Infection Detection System

Regardless of how malware enters your network (through innocent web surfing, email attachments, direct exploit, or by attaching your laptop to the wrong wireless network), once a machine within your perimeter is compromised your whole network is under threat. Infection Detection helps you quickly identify and isolate these infected machines, and helps you figure out who really owns your computers.

What is Infection Detection?

Infection Detection Sensor is NOT an intrusion detection system, firewall, spam blocker, or antivirus tool. These tools generally don't work in helping you rid your network of malware infections. Rather, Infection Detection takes a different approach. It is an entirely new network defense algorithm designed to help everyone from network administrators to individual Internet-connected PC users detect whether their systems are running coordination-centric malware (such as botnets, spam bots, spyware, Trojan exfiltrators, worms, adware).

 

InfectionDetectionSystem

 

Infection Detection Sensor monitors the two-way communication flows between hosts within your internal network and the Internet. It aggressively classifies data exchanges that cross your network boundary as potential dialog steps in the life cycle of an ongoing malware infection. Infection Detection employs Snort as a dialog event generation engine, and Snort is heavily modified and customized to conduct this dialog classification process. Dialog events are then fed directly into a separate dialog correlation engine, where Infection Detection maps each host's dialog production patterns against an abstract malware infection lifecycle model. When enough evidence is acquired to declare a host infected, Infection Detection produces an infection profile to summarize all evidence it has gathered regarding the infection. In short, Infection Detection helps you rapidly identify infected machines inside your network that are clearly and helplessly under the control of external malicious hackers.

Conceptual Overview

Distinguishing a successful malware infection from the vantage point of the network egress position requires a command of the two-way dialog flow that occurs between a network's internal hosts and the Internet. While many malware infections start with an initial external-to-internal infection, malware may use a wide range of options to infect a host, including indirect host infections through email, direct exploit-based infection, or drive-by infections that are launched from malicious network servers. Furthermore, with the growth in popularity and capability of mobile laptops, direct infection of an internal asset need not necessarily take place behind a well-administered network. Malware may inject itself into a host opportunistically from any Internet access point the hosts happens to associate, or may be executed voluntarily by a victim who inadvertently accesses a Trojan binary, multimedia file, or other infected transmission source. Regardless of how malware enters a host, once established inside the network perimeter the challenge remains to identify the infected machine and remove it from service as quickly as possible.
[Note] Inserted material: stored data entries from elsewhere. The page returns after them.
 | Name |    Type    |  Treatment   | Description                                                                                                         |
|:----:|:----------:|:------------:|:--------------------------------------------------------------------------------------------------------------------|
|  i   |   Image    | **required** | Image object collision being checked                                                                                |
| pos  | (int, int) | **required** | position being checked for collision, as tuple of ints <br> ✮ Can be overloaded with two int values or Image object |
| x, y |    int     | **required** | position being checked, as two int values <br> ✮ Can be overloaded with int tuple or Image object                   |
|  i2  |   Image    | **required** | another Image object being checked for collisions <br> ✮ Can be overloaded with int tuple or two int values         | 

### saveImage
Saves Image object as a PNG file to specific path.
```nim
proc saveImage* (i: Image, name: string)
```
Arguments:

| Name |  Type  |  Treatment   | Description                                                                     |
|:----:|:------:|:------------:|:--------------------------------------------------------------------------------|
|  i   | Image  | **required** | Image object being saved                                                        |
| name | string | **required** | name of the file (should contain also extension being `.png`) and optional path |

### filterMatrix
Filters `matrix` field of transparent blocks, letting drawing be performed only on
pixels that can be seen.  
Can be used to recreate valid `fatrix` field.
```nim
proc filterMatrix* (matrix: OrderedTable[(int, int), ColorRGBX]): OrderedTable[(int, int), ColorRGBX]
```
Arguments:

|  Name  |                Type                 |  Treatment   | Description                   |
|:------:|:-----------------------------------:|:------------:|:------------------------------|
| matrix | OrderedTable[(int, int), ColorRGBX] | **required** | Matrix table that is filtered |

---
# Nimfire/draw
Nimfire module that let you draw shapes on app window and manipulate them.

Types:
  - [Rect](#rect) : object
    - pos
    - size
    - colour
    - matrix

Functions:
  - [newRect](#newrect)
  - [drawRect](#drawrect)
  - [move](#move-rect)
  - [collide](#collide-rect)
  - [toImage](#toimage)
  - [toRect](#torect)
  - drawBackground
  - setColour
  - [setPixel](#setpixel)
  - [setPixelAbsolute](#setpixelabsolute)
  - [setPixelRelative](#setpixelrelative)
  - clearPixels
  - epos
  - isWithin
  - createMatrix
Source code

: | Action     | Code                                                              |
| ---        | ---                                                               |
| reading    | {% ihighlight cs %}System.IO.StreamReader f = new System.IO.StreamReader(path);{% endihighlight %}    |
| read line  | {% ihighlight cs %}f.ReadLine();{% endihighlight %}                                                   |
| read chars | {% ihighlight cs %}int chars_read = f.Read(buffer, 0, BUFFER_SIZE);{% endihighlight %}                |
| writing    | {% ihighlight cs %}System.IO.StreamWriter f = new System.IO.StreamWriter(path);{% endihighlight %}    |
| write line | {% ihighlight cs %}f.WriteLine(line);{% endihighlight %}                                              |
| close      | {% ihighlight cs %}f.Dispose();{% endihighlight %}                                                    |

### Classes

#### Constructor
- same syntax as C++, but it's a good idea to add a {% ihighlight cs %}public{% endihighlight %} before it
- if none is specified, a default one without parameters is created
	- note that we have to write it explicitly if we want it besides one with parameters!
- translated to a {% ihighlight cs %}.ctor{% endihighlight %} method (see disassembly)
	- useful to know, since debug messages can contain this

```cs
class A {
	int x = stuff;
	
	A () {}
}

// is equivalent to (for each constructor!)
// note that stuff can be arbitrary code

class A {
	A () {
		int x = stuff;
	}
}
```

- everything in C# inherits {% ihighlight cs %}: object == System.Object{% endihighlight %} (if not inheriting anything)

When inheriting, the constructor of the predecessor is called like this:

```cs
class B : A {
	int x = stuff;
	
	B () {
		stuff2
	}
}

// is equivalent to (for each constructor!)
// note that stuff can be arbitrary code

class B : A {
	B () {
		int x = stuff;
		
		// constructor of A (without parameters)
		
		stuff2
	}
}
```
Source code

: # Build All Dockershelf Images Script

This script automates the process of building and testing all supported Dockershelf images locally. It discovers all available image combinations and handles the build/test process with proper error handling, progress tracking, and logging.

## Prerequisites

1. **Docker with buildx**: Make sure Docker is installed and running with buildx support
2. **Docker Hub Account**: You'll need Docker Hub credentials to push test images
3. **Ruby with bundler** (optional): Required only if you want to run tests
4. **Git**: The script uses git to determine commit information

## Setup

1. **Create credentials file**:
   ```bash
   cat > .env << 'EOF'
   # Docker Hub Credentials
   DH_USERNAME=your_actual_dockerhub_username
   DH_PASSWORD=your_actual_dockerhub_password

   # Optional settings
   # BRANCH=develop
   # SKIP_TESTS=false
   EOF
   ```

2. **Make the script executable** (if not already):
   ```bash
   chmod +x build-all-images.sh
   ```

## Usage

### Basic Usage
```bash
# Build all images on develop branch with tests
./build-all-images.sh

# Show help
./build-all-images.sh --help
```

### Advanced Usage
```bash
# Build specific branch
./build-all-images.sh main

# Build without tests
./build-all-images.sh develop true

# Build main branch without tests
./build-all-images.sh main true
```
Capturing the full scope of a malware infection requires an ability to follow a dialog that can span several participants, including the victim host, the infection agent, the source of binary updates, the command and control server, and eventually the propagation targets of the newly infected victim. Traditional network intrusion detection systems (IDSs) typically focus on inward packet flows for signs of malicious point-to-point intrusion attempts. IDSs have the capacity to detect initial incoming intrusion attempts, and the prolific frequency with which they produce such alarms in operational networks is well documented. However, being able to distinguish a successful local host infection from the daily myriad of scans and intrusion attempts is as critical a task as any facet of network defense.